I know there is a rule of thumb that a read or a write of a shared (state) variable can be reordered with local variables reads and writes if compiler optimizations are allowed.
Here is an example from the CancellationTokenSource
documentation.
using System;
using System.Collections.Generic;
using System.Threading;
using System.Threading.Tasks;
public class Example
{
public static void Main()
{
// Define the cancellation token.
CancellationTokenSource source = new CancellationTokenSource();
CancellationToken token = source.Token;
Random rnd = new Random();
Object lockObj = new Object();
List<Task<int[]>> tasks = new List<Task<int[]>>();
TaskFactory factory = new TaskFactory(token);
for (int taskCtr = 0; taskCtr <= 10; taskCtr++)
{
int iteration = taskCtr + 1;
tasks.Add(factory.StartNew(() =>
{
int value;
int[] values = new int[10];
for (int ctr = 1; ctr <= 10; ctr++)
{
lock (lockObj)
{
value = rnd.Next(0, 101);
}
if (value == 0)
{
source.Cancel();
Console.WriteLine("Cancelling at task {0}", iteration);
break;
}
values[ctr - 1] = value;
}
return values;
}, token));
}
try
{
Task<double> fTask = factory.ContinueWhenAll(tasks.ToArray(), (results) =>
{
Console.WriteLine("Calculating overall mean...");
long sum = 0;
int n = 0;
foreach (var t in results)
{
foreach (var r in t.Result)
{
sum += r;
n++;
}
}
return sum / (double)n;
}, token);
Console.WriteLine("The mean is {0}.", fTask.Result);
}
catch (AggregateException ae)
{
foreach (Exception e in ae.InnerExceptions)
{
if (e is TaskCanceledException)
Console.WriteLine("Unable to compute mean: {0}",
((TaskCanceledException)e).Message);
else
Console.WriteLine("Exception: " + e.GetType().Name);
}
}
finally
{
source.Dispose();
}
}
}
What's the exact reason for this?
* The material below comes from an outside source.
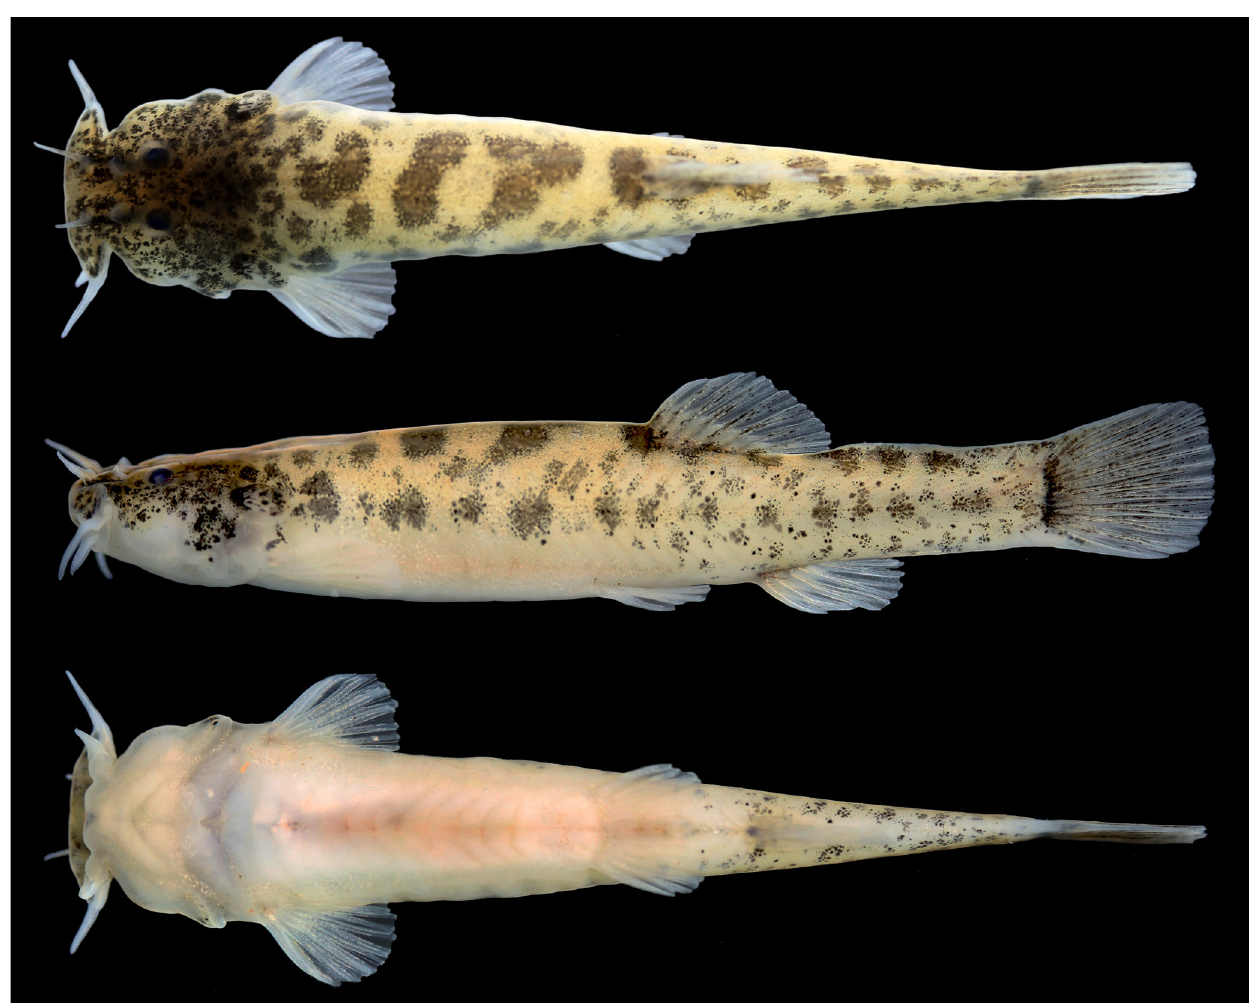
FIGURE 7 | Scleronema guapa just after the fixation in formalin, paratype (UFRGS 18087, 32.0 mm SL), Brazil, Rio Grande do Sul, Rosário do Sul, sanga Santo Antônio, tributary to rio Ibicuí da Armada, lower rio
Does Microsoft imply that such a reordering would be safe and hence requires no protection measures, or no reordering is possible at all?
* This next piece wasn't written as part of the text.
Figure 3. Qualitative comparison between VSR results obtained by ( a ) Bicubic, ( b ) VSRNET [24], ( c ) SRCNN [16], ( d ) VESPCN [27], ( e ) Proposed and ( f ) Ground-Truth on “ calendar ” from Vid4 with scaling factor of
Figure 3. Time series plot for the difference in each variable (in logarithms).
As it was noted by the author of The Old New Thing
in his comment, source.Cancel();
instruction placed in multithreaded code is protected from reordering by means of its internal implementation.
https://referencesource.microsoft.com/#mscorlib/system/threading/CancellationTokenSource.cs,723 states that CancellationTokenSource relies upon Interlocked class methods.
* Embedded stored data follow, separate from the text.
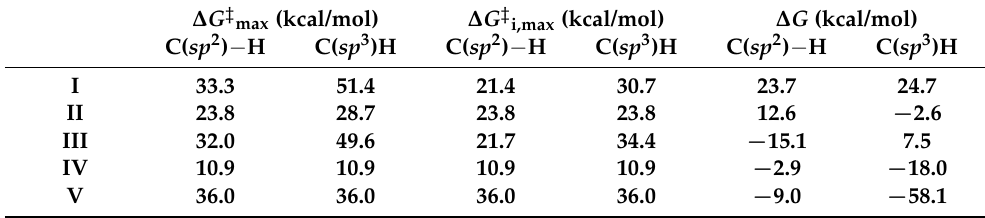
Table 1. Maximum free energy barriers ( ∆ G ‡ max ), largest free energy barrier for any individual step ( ∆ G ‡ i,max , kcal/mol), and thermodynamic free energies ( ∆ G ) of C − H activation products for the C( sp 2 ) − H and C( sp 3 ) − H activation processes.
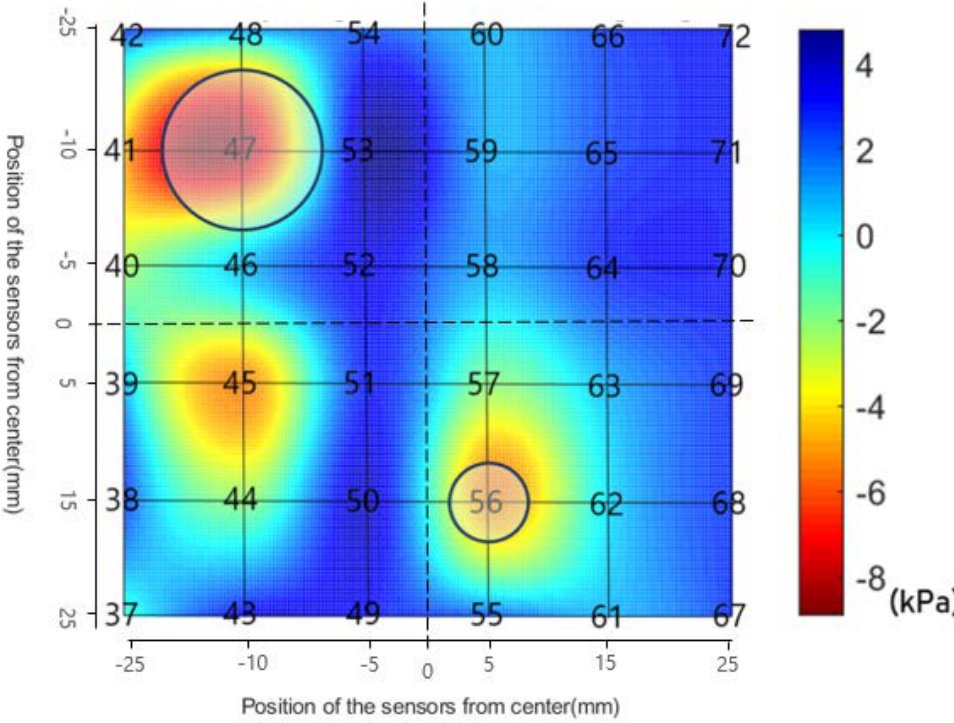
Figure 31. Contour for Discrepancy in Peak Pressure (the 10th Case Pressure -Wet Average, ROLL).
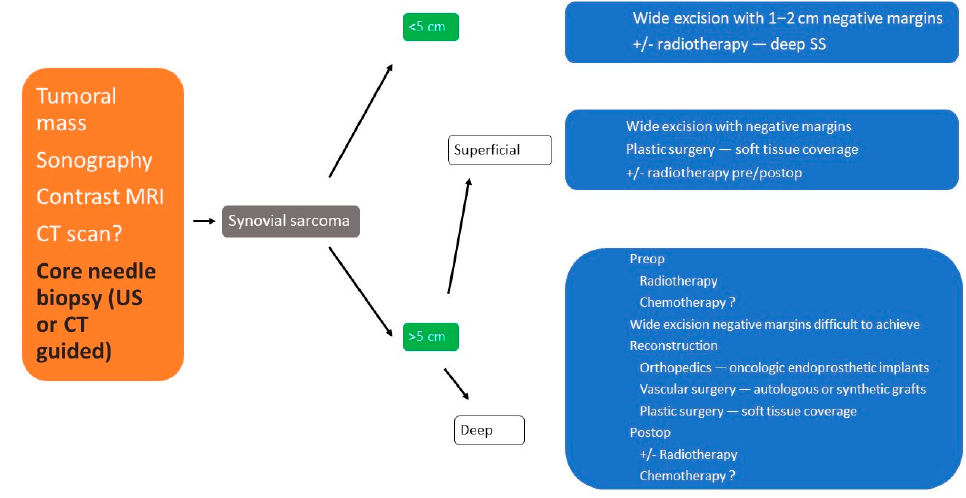
Figure 10. Therapeutic algorithm in synovial sarcoma of extremities.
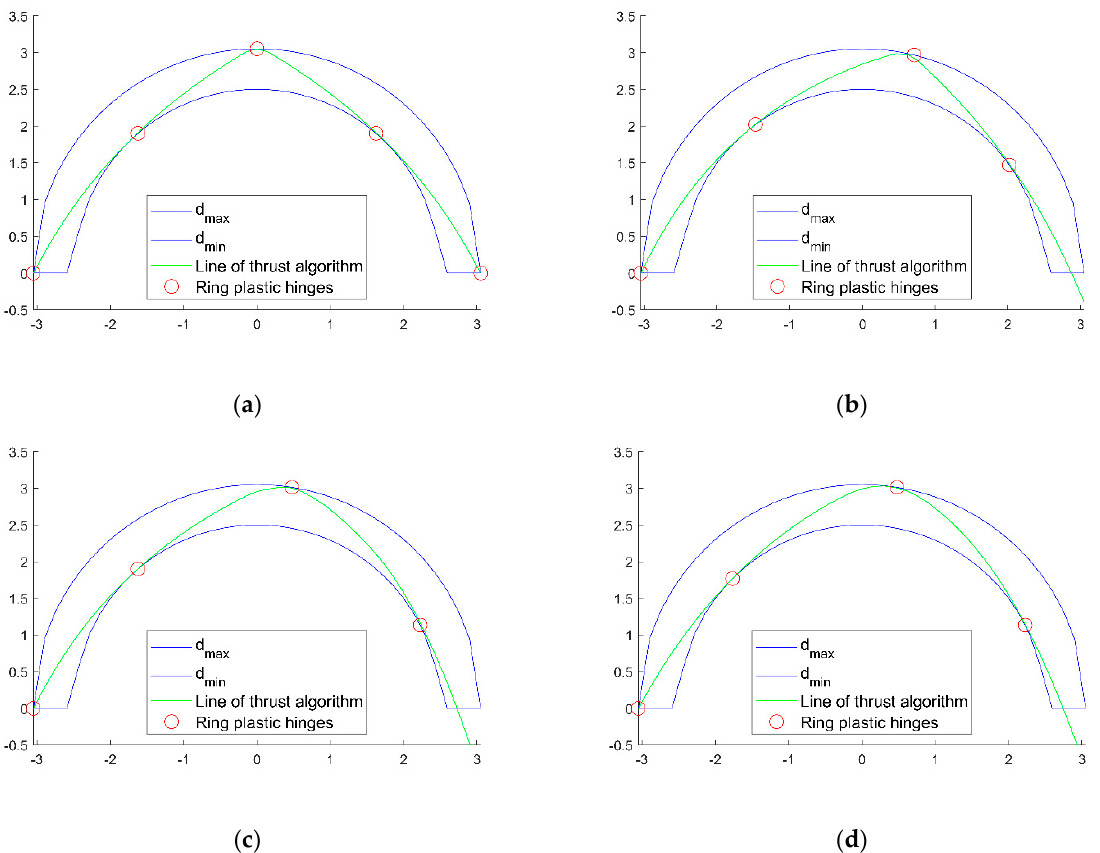
Figure 6. Lines of thrust obtained with the numerical algorithm for each case study, in comparison with the plastic hinges position obtained with the software Ring: ( a ) case study 1, ( b ) case study 2, ( c ) case study 3, ( d ) case study 4.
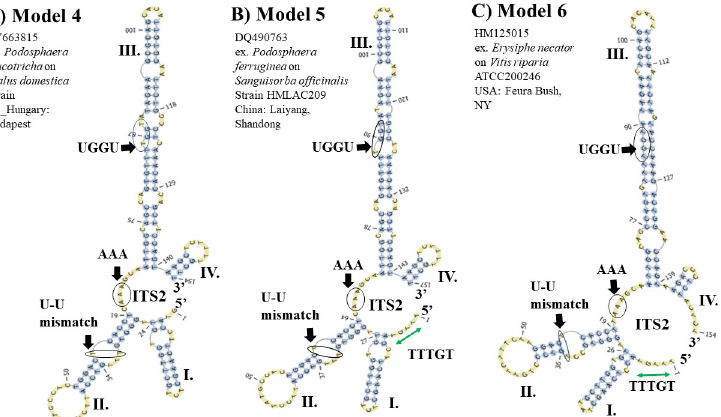
Fig 7. Predicted ITS2 S2 found in the Ampelomyces population isolated from two PM genera, Podosphaera and Erysiphe . (A) The ITS2 S2 Model 4 predicted from Ampelomyces spp. strains extracted from P . leucotricha on Malus domestica . (B) The ITS2 S2 Model 5 from P . ferruginea on Sanguisorba officinalis . (C) The ITS2 S2 Model 6 from E . necator infecting Vitis sp.. M . domestica and S . officinalis are plants from the family Rosaceae, whereas Vitis sp. is a plant from the family Vitaceae. The U-U mismatch motifs, a single-stranded ring rich in adenine nucleotides between helices II and III and a large helix III with a UGGU motif are indicated with black arrows and circles. The structures were directly folded and modelled with the ITS2-DB. The helices are indicated with Roman numerals (I–IV). The single-stranded ring between helices I and IV is indicated with green left right arrows. However, the one from Model 4 is not complete and the green arrow is not shown.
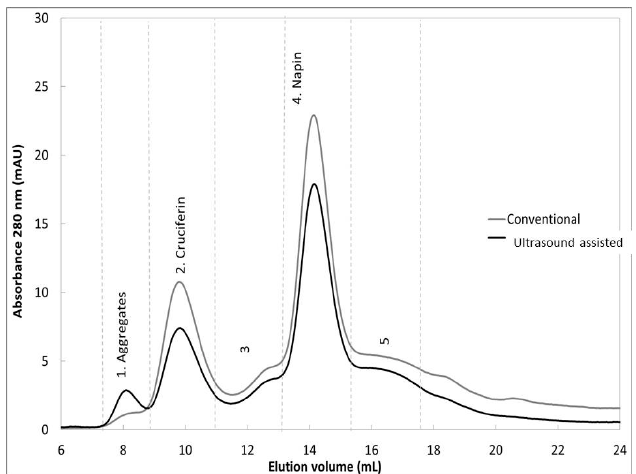
Figure 5. Seed storage protein content analysis by size exclusion chromatography (Superdex 75 column, Pharmacia, Broadway, CO, USA).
According to Joe Albahari, all methods on the Interlocked class in C# implicitly generate full fences: http://www.albahari.com/threading/part4.aspx#_Memory_Barriers_and_Volatility
So one can freely place a call to CancellationTokenSource.Cancel method inside a delegate body without an additional lock or memory barrier if they need to protect it while accessed by multiple tasks.